Derrière la porte, à tour de rôle, risquant l’œil à une fente qu’ils connaissaient de longue date, ils la violèrent. Oh ! très correctement et très froidement, en gens blasés qui peuvent s’offrir mieux.

— M’en doutais, n’a pas de chemise ! fit le groom dégoûté.

— Crevant ! affirma un garçon d’écurie.

— Un peu maigre, la croupe ! objecta le second.

— Les seins pas en forme ! dit le troisième.

Le valet de chambre la trouva beaucoup trop brune.

Mais le cocher lui découvrit des attaches fines.
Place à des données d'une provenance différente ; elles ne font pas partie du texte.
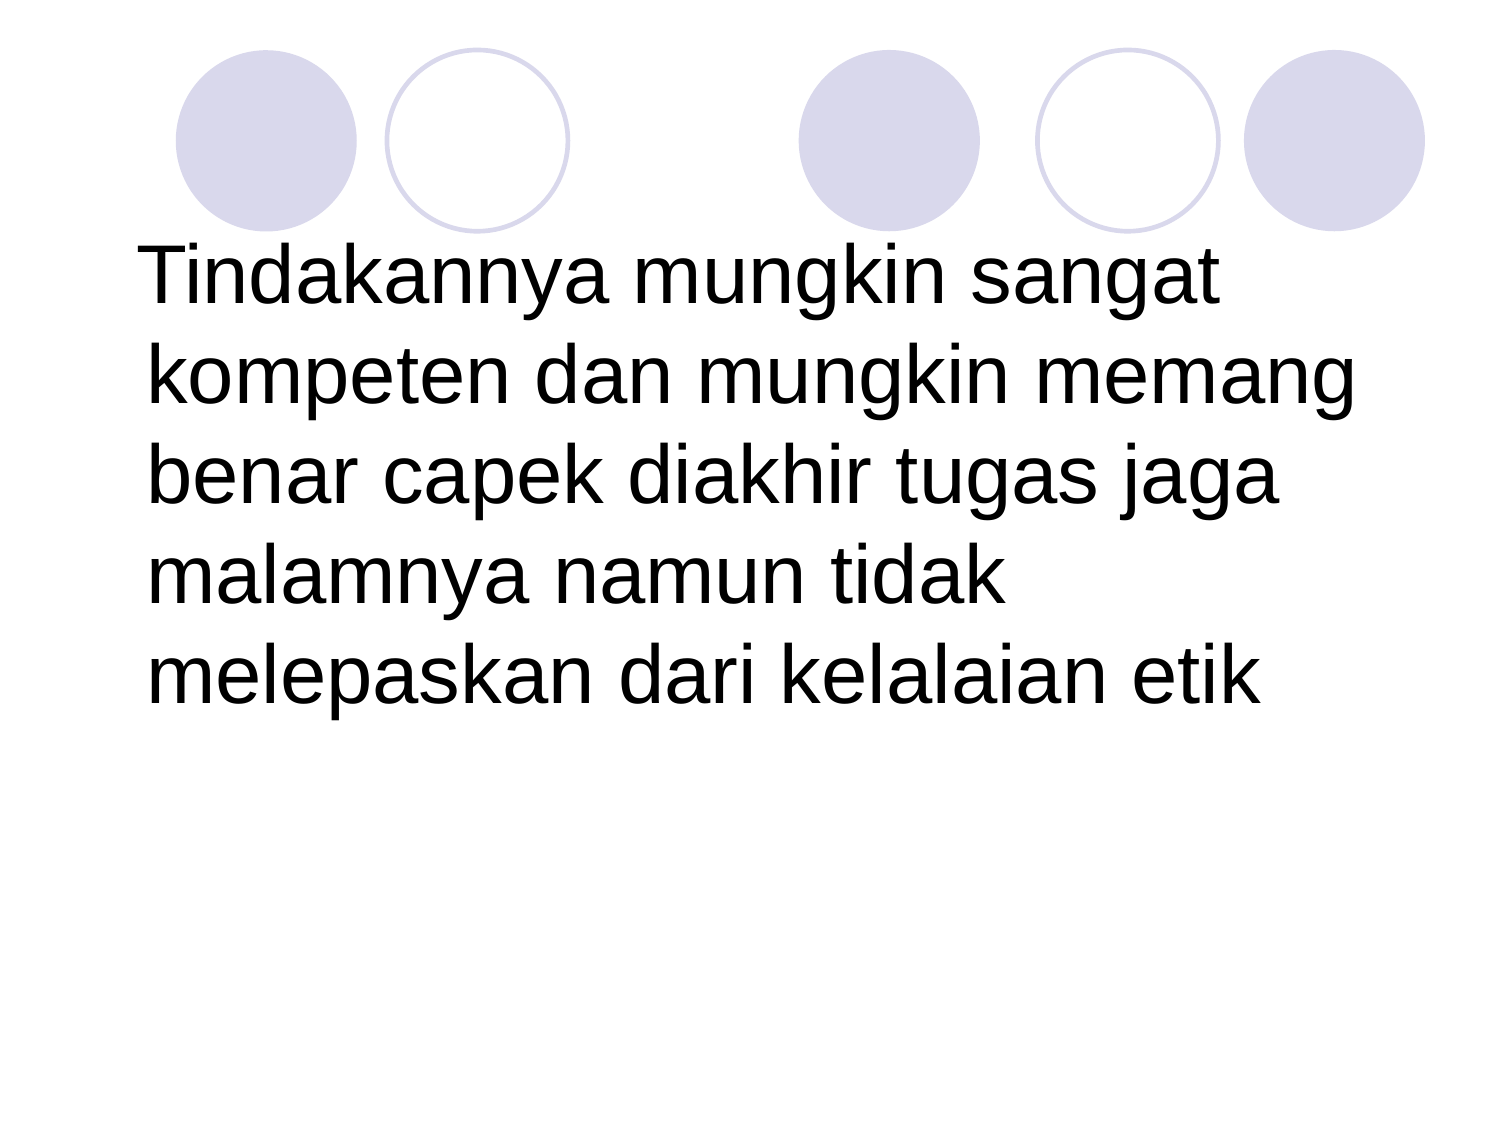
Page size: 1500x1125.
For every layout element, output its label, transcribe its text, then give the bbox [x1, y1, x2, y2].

list Tindakannya mungkin sangat kompeten dan mungkin memang benar capek diakhir tugas jaga malamnya namun tidak melepaskan dari kelalaian etik [74, 212, 1426, 1006]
Et il ajouta :

— On s’en offrirait tout de même une tranche !

Le groom le pinça, brusquement, avec une furie extraordinaire.

— Cochon ! s’exclama Célestin, oubliant la voix de tête qu’il affectait.

Les rires montèrent tellement que la fille se tourna épouvantée. Elle écouta, le front bas, les yeux grands ouverts et lumineux, très tragique dans sa pose de fauve traqué par la meute. D’un geste, elle ramena l’ample manteau de ses cheveux, puis elle attendit.

Un silence régna. Du fond de la cuisine, Françoise eut une idée géniale pour amuser les gosses qui ne riaient plus.